I’ve been a pharmacist since 1995. I used to be an oncology pharmacist at the hospital, compounding and creating the injections and infusions for cancer patients receiving chemotherapy treatments. I’ve also continued to study, and I will get my pharmacy doctorate in December.
On the weekends, I DJ. I travel all over the U.S. and Canada, and every year I go to Sydney, Australia, to spin for Mardi Gras. I’ve done pride events all over the U.S., including Los Angeles, San Diego, and Atlanta. Pride is actually a season of DJ traveling gigs for me. Some people call me a Pride DJ.
At the 2018 NYC Pride parade, with NewYork-Presbyterian as a sponsor, both my careers are converging, and I’ll be wearing both hats when I DJ at the after-party that closes out the annual NYC Pride celebration with music, fireworks, and a special performance by Kylie Minogue. It is part of a weekend event called Pride Island held on Pier 97 at Hudson River Park.
I’m openly out myself. It’s not just a job for me. I am part of the community. I’m vocal when it comes to LGBT rights. I’m not afraid to say what I need to say or point out things that are wrong.
With both parts of my life, I feel like I’m helping people. Sometimes music is the medicine. And sometimes medicine is the medicine.
I got into music because of my uncle. I grew up in Oklahoma and Texas, and my mother is the oldest of eight. Music was always playing around the house, and I listened to what my grandparents, aunts, and uncles listened to. After school, I would sneak into my uncle’s room and play around with the turntables. He taught me all about musical selections.
We listened to everything. There was always this stereotype that this little black kid from Oklahoma would only listen to rap, but we listened to everything: the J. Geils Band. Journey. He taught me to never be ashamed of what you like, musically. To this day I blame him because he didn’t keep his little pesky nephew out of his room.
I got my big break in DJing after I moved to New York. A talent agent friend told me there was an opening for a DJ on The Ellen DeGeneres Show. I made a creative and highly polished audition video. I didn’t get the job, but a lot of people saw that video, and I started getting gigs around the city and on Fire Island. Everybody knows me these days as Coreyography.
But it was the NYC Pride parade that was the biggest springboard for me. I began in 2009 when I did the after-party closing sunset set, which was very high profile. In 2013, I struck up a Twitter conversation with Whoopi Goldberg about the Defense of Marriage Act.

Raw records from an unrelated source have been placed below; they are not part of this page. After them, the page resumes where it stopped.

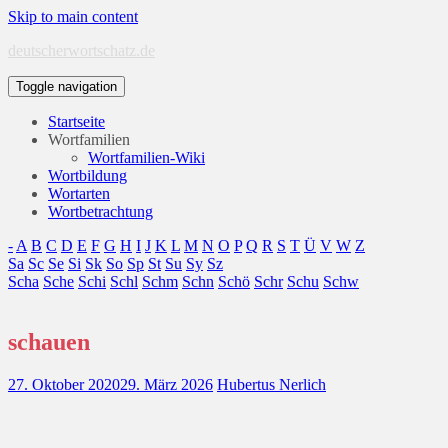
Skip to main content
deutscherwortschatz.de
Toggle navigation
Startseite
Wortfamilien
Wortfamilien-Wiki
Wortbildung
Wortarten
Wortbetrachtung
-
A
B
C
D
E
F
G
H
I
J
K
L
M
N
O
P
Q
R
S
T
Ü
V
W
Z
Sa
Sc
Se
Si
Sk
So
Sp
St
Su
Sy
Sz
Scha
Sche
Schi
Schl
Schm
Schn
Schö
Schr
Schu
Schw
schauen
27. Oktober 2020
29. März 2026
Hubertus Nerlich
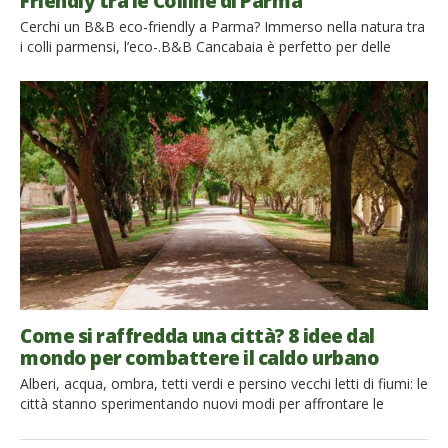
Friendly tra le Colline di Parma
Cerchi un B&B eco-friendly a Parma? Immerso nella natura tra
i colli parmensi, l’eco-.B&B Cancabaia è perfetto per delle
vacannze di puro relax a soli 15 minuti dal centro storico della
città. È il posto perfetto per godersi la natura dell’Appennino,
fare passeggiate a piedi o in bicicletta, alla scoperta di antichi
castelli, borghi suggestivi […]
Come si raffredda una città? 8 idee dal
mondo per combattere il caldo urbano
Alberi, acqua, ombra, tetti verdi e persino vecchi letti di fiumi: le
città stanno sperimentando nuovi modi per affrontare le
ondate di calore. Ecco alcuni dei progetti più interessanti da
Parigi a Singapore, da Valencia a Seul. Il cambiamento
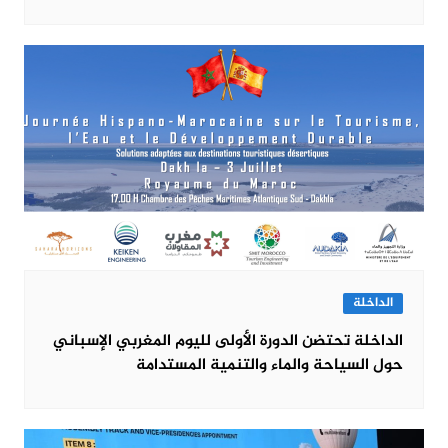
الداخلة
الداخلة تحتضن الدورة الأولى لليوم المغربي الإسباني
حول السياحة والماء والتنمية المستدامة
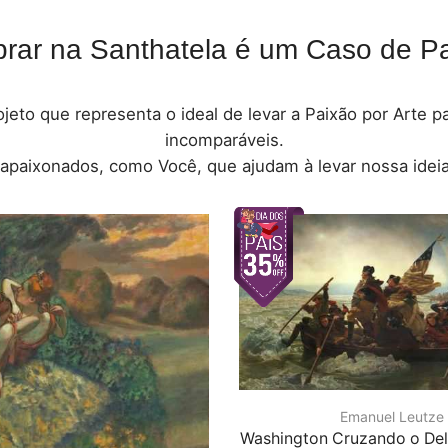
rar na Santhatela é um Caso de Pa
jeto que representa o ideal de levar a Paixão por Arte 
incomparáveis.
 apaixonados, como Você, que ajudam à levar nossa ideia
Emanuel Leutze
Washington Cruzando o Del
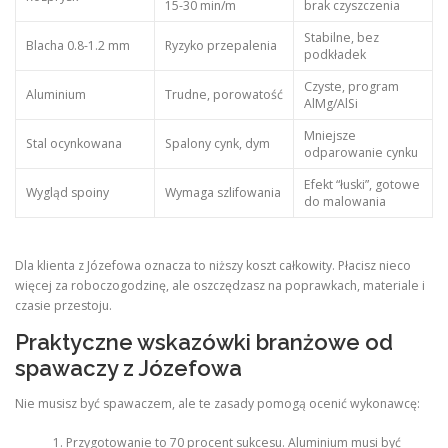
15-30 min/m
brak czyszczenia
Stabilne, bez
Blacha 0.8-1.2 mm
Ryzyko przepalenia
podkładek
Czyste, program
Aluminium
Trudne, porowatość
AlMg/AlSi
Mniejsze
Stal ocynkowana
Spalony cynk, dym
odparowanie cynku
Efekt “łuski”, gotowe
Wygląd spoiny
Wymaga szlifowania
do malowania
Dla klienta z Józefowa oznacza to niższy koszt całkowity. Płacisz nieco
więcej za roboczogodzinę, ale oszczędzasz na poprawkach, materiale i
czasie przestoju.
Praktyczne wskazówki branżowe od
spawaczy z Józefowa
Nie musisz być spawaczem, ale te zasady pomogą ocenić wykonawcę:
Przygotowanie to 70 procent sukcesu. Aluminium musi być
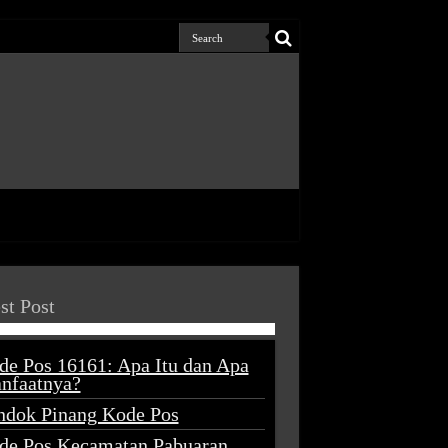
st Post
de Pos 16161: Apa Itu dan Apa
nfaatnya?
ndok Pinang Kode Pos
de Pos Kecamatan Pabuaran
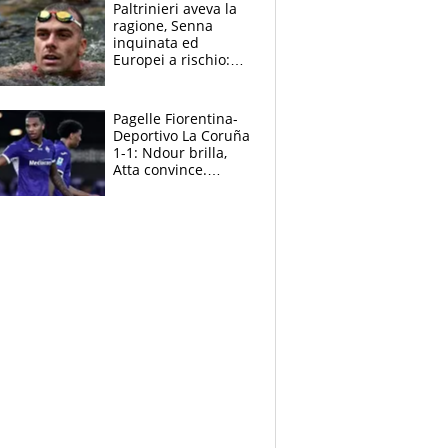
Paltrinieri aveva la
ragione, Senna
inquinata ed
Europei a rischio:
allenamenti fermi,
cosa succede
adesso
Pagelle Fiorentina-
Deportivo La Coruña
1-1: Ndour brilla,
Atta convince.
Pongracic rovina
tutto nel finale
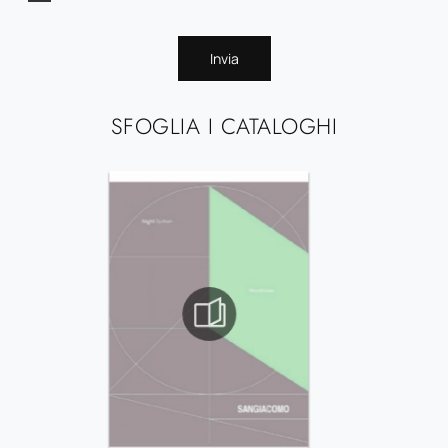
Invia
SFOGLIA I CATALOGHI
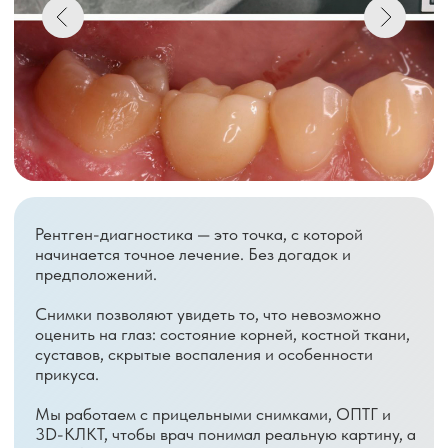
АДРЕС
Респ. Марий Эл,
Телефон для записи: 380-300
Медведевский м.р-н,
ПН-ПТ: с 09:00 до 19:00
Медведево г.п., Медведево
СБ: с 09:00 до 15:00
пгт., Советская ул., д. 9А
КОНТАКТЫ
380-300
reception.8ka@mail.ru
УСЛУГИ
Лечение зубов
Хирургия
Протезирование
Пародонтальная хирургия
Имплантация
Рентген-диагностика
РАЗДЕЛЫ
О нас
Информация
Пациентам
Цены
Контакты
Документы
Врачи
Лицензия
Клинические
Вакансии
рекомендации
Отзывы
Новости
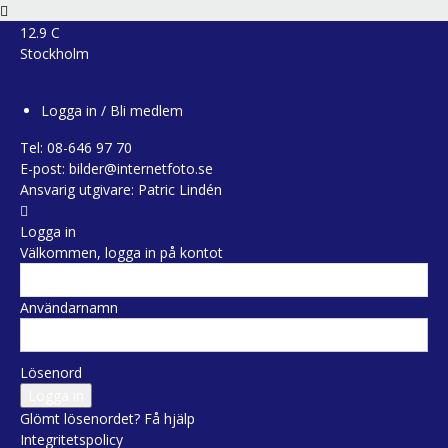
12.9
C
Stockholm
Logga in / Bli medlem
Tel:
08-646 97 70
E-post:
bilder@internetfoto.se
Ansvarig utgivare: Patric Lindén
Logga in
Välkommen, logga in på kontot
Användarnamn
Lösenord
Glömt lösenordet? Få hjälp
Integritetspolicy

I made a meme of her from Ghost, saying “DOMA, you’re in danger, girl.” And she saw it. I invited her to Pride, she came and met me backstage and introduced Cher to the audience.
Medicine has been a part of my life since I was a young boy. When I was growing up, my mom would talk to the pharmacist before she’d go see a doctor. Many people really trust their pharmacist. And so I always felt like pharmacists are helpful in ways that people don’t always give them credit for.
As far as music goes, if I can bring people together and take their mind off whatever is going on in the world or their lives and make them dance and be happy for at least an hour or so, then I’ve done my job.
Corey Craig, a nuclear pharmacist in the radiology department at NewYork-Presbyterian/Columbia University Irving Medical Center, is also a DJ who performs at the Pride Island after-party following the NYC Pride parade. He also performs at other pride events across the country.